The headline takeaway isn't that HMB makes you bigger — it's that HMB protects what you already built when life intervenes.
Where HMB doesn't help
Meta-analyses in young, well-fed, hard-training lifters generally show small or null effects on hypertrophy when total protein intake is already adequate (≥1.6 g/kg) (Sanchez-Martinez et al., 2018). HMB's value rises in three contexts: older trainees, periods of caloric deficit, and recovery from injury or illness.
For Estonian readers in their 40s and 50s training through long winters with seasonal illness pressure, this is a reasonable use case. OstroVit HMB 210g Naturaalne is the unflavored powder format, easy to add to a morning shake.

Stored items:
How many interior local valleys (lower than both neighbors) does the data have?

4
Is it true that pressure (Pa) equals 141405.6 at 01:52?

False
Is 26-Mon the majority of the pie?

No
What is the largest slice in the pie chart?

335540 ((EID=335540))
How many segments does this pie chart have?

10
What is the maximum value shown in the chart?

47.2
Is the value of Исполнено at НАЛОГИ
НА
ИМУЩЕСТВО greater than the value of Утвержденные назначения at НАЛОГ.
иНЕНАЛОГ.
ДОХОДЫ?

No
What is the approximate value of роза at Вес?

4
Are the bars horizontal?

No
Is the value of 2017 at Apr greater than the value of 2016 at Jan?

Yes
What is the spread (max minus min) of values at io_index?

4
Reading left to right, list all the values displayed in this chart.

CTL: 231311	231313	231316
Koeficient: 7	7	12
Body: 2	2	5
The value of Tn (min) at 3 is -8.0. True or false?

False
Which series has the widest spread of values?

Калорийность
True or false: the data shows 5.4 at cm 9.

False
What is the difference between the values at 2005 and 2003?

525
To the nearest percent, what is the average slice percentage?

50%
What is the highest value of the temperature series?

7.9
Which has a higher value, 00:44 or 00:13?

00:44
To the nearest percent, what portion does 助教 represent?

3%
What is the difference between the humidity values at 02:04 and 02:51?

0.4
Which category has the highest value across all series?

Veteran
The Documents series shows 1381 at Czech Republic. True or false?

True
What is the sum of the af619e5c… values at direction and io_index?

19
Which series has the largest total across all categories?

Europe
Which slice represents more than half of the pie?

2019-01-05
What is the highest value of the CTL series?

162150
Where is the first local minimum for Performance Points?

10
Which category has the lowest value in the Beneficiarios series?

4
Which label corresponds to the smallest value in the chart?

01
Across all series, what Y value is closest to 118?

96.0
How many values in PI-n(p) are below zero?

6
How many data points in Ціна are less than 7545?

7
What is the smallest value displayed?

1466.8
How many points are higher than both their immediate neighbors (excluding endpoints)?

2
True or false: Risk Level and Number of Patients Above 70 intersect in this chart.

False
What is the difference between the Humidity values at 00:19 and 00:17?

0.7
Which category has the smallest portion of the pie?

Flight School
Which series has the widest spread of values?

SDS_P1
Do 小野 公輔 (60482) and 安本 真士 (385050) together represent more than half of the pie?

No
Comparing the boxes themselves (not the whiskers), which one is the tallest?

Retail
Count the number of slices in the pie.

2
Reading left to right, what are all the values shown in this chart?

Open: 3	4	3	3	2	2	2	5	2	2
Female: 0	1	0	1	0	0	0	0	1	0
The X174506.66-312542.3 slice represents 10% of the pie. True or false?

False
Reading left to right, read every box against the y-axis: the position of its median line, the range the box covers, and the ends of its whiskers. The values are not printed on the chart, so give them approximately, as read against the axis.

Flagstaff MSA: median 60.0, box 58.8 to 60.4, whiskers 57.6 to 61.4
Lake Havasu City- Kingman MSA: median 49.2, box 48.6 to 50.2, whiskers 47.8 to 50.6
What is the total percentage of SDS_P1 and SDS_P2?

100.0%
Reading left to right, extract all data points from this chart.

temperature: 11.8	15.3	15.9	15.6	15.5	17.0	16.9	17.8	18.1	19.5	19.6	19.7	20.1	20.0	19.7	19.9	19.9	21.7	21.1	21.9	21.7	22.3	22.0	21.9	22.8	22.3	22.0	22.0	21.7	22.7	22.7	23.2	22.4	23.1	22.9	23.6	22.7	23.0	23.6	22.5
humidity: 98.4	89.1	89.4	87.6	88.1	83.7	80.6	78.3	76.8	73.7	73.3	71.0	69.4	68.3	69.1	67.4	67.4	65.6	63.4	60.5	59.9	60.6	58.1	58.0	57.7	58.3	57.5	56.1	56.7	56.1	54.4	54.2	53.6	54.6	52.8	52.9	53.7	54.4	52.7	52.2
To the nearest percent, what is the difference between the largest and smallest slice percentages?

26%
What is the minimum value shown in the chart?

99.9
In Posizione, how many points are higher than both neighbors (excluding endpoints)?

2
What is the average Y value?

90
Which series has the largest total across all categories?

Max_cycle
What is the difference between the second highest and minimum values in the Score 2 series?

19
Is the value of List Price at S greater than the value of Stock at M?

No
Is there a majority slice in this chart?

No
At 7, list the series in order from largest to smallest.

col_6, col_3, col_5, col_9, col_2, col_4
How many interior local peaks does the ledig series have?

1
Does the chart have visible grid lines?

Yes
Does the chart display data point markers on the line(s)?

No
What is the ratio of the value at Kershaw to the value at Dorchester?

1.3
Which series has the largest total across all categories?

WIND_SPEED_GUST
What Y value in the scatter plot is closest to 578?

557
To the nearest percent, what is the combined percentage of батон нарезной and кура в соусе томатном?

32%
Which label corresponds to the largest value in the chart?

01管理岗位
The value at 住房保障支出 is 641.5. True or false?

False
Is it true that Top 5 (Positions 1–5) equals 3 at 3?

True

▸ **WORK INSTRUCTION 1**
Tell whether each statement below agrees with the HMB text. Answer yes or no for each, and quote the words of the text that decide it. (a) Meta-analyses of young, well-fed, hard-training lifters show large hypertrophy gains from HMB. (b) HMB becomes more valuable during periods of caloric deficit. (c) OstroVit HMB 210g Naturaalne comes as a flavored capsule.
▸ **WORK INSTRUCTION 2**
Carry the HMB text forward from its last sentence.

▸ **FINAL ANSWER 1**
(a) No: "generally show small or null effects on hypertrophy when total protein intake is already adequate (≥1.6 g/kg)"
(b) Yes: "HMB's value rises in three contexts: older trainees, periods of caloric deficit, and recovery from injury or illness."
(c) No: "is the unflavored powder format, easy to add to a morning shake"

▸ **FINAL ANSWER 2**
Dose and form
- Dose: 3 g/day, almost universally
- Form: calcium HMB (CaHMB) and free-acid HMB (HMB-FA). FA absorbs faster but the long-term clinical results are similar (Fuller et al., 2015)
- Timing: split into 3 doses with meals; one of them ideally 30–60 minutes before training
- Stack: complementary with creatine and adequate protein (≥1.6 g/kg/day). Not a protein replacement
Safety and cost-benefit
HMB has a clean safety profile across multiple long-term studies (Nissen et al., 2000). The honest cost-benefit verdict: for a 30-year-old eating enough protein and training consistently, the marginal benefit is small. For a 55-year-old training around occasional illness or knee niggles, the case is stronger.
It pairs well with the HMB and amino-acid range we stock, and is best evaluated over a 12-week block, not a 2-week trial.
Bottom line
HMB is not magic, and the 2026 trial doesn't claim it is. It's an inexpensive insurance policy against the catabolic costs of getting older — useful precisely when training continuity wobbles. Available at maxfit.ee, free shipping over €60.
FAQ
Should I take HMB if I'm already taking creatine?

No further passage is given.